◆ Task objective
Your answer must be the listing, given again word for word.

#####

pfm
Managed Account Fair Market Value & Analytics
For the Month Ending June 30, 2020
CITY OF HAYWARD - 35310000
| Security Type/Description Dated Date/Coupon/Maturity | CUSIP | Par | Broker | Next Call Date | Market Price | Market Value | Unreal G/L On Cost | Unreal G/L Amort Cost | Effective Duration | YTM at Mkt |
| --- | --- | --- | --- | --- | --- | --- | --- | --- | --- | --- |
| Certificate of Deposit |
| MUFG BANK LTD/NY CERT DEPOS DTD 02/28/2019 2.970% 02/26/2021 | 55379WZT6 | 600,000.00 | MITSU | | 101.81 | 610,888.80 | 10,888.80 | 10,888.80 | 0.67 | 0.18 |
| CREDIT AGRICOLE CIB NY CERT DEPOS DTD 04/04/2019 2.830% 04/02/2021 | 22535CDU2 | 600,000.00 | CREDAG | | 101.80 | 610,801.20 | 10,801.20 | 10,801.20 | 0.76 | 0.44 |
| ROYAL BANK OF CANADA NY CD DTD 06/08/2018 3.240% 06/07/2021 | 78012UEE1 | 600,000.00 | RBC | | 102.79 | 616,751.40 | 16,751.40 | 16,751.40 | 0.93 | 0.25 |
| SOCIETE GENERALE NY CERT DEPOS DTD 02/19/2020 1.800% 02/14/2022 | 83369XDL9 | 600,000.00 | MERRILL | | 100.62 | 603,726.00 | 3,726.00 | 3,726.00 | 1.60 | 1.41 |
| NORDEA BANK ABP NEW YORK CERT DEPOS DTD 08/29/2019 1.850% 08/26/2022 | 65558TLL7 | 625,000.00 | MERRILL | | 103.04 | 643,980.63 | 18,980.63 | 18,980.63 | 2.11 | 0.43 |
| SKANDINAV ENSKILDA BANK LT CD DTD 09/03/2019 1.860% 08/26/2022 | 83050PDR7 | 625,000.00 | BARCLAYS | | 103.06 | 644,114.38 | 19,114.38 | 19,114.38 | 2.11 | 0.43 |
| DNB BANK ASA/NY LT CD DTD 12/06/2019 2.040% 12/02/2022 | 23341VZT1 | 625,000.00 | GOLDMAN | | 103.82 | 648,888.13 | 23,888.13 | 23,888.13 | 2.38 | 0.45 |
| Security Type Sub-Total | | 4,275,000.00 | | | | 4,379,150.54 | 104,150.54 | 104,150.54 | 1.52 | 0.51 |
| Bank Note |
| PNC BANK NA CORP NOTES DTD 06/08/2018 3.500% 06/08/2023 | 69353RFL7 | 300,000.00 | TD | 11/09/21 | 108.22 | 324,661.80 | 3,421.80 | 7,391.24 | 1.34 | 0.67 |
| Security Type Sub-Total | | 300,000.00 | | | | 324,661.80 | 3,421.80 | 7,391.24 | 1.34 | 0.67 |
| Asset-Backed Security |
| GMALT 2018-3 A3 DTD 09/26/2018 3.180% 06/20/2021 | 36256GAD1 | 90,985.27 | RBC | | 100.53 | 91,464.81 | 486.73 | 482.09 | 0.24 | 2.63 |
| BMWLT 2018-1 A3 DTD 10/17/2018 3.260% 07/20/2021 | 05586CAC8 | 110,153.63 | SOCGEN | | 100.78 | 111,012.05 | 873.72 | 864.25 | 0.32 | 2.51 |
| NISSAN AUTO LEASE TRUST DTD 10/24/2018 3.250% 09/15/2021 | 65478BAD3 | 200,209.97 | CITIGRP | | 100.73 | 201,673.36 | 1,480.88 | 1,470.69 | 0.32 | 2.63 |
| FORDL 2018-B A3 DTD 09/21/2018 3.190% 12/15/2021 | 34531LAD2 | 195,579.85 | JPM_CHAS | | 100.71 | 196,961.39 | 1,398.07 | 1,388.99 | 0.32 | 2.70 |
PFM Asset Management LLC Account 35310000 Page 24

#####

◆ Exercise result
pfm
Managed Account Fair Market Value & Analytics
For the Month Ending June 30, 2020
CITY OF HAYWARD - 35310000
| Security Type/Description Dated Date/Coupon/Maturity | CUSIP | Par | Broker | Next Call Date | Market Price | Market Value | Unreal G/L On Cost | Unreal G/L Amort Cost | Effective Duration | YTM at Mkt |
| --- | --- | --- | --- | --- | --- | --- | --- | --- | --- | --- |
| Certificate of Deposit |
| MUFG BANK LTD/NY CERT DEPOS DTD 02/28/2019 2.970% 02/26/2021 | 55379WZT6 | 600,000.00 | MITSU | | 101.81 | 610,888.80 | 10,888.80 | 10,888.80 | 0.67 | 0.18 |
| CREDIT AGRICOLE CIB NY CERT DEPOS DTD 04/04/2019 2.830% 04/02/2021 | 22535CDU2 | 600,000.00 | CREDAG | | 101.80 | 610,801.20 | 10,801.20 | 10,801.20 | 0.76 | 0.44 |
| ROYAL BANK OF CANADA NY CD DTD 06/08/2018 3.240% 06/07/2021 | 78012UEE1 | 600,000.00 | RBC | | 102.79 | 616,751.40 | 16,751.40 | 16,751.40 | 0.93 | 0.25 |
| SOCIETE GENERALE NY CERT DEPOS DTD 02/19/2020 1.800% 02/14/2022 | 83369XDL9 | 600,000.00 | MERRILL | | 100.62 | 603,726.00 | 3,726.00 | 3,726.00 | 1.60 | 1.41 |
| NORDEA BANK ABP NEW YORK CERT DEPOS DTD 08/29/2019 1.850% 08/26/2022 | 65558TLL7 | 625,000.00 | MERRILL | | 103.04 | 643,980.63 | 18,980.63 | 18,980.63 | 2.11 | 0.43 |
| SKANDINAV ENSKILDA BANK LT CD DTD 09/03/2019 1.860% 08/26/2022 | 83050PDR7 | 625,000.00 | BARCLAYS | | 103.06 | 644,114.38 | 19,114.38 | 19,114.38 | 2.11 | 0.43 |
| DNB BANK ASA/NY LT CD DTD 12/06/2019 2.040% 12/02/2022 | 23341VZT1 | 625,000.00 | GOLDMAN | | 103.82 | 648,888.13 | 23,888.13 | 23,888.13 | 2.38 | 0.45 |
| Security Type Sub-Total | | 4,275,000.00 | | | | 4,379,150.54 | 104,150.54 | 104,150.54 | 1.52 | 0.51 |
| Bank Note |
| PNC BANK NA CORP NOTES DTD 06/08/2018 3.500% 06/08/2023 | 69353RFL7 | 300,000.00 | TD | 11/09/21 | 108.22 | 324,661.80 | 3,421.80 | 7,391.24 | 1.34 | 0.67 |
| Security Type Sub-Total | | 300,000.00 | | | | 324,661.80 | 3,421.80 | 7,391.24 | 1.34 | 0.67 |
| Asset-Backed Security |
| GMALT 2018-3 A3 DTD 09/26/2018 3.180% 06/20/2021 | 36256GAD1 | 90,985.27 | RBC | | 100.53 | 91,464.81 | 486.73 | 482.09 | 0.24 | 2.63 |
| BMWLT 2018-1 A3 DTD 10/17/2018 3.260% 07/20/2021 | 05586CAC8 | 110,153.63 | SOCGEN | | 100.78 | 111,012.05 | 873.72 | 864.25 | 0.32 | 2.51 |
| NISSAN AUTO LEASE TRUST DTD 10/24/2018 3.250% 09/15/2021 | 65478BAD3 | 200,209.97 | CITIGRP | | 100.73 | 201,673.36 | 1,480.88 | 1,470.69 | 0.32 | 2.63 |
| FORDL 2018-B A3 DTD 09/21/2018 3.190% 12/15/2021 | 34531LAD2 | 195,579.85 | JPM_CHAS | | 100.71 | 196,961.39 | 1,398.07 | 1,388.99 | 0.32 | 2.70 |
PFM Asset Management LLC Account 35310000 Page 24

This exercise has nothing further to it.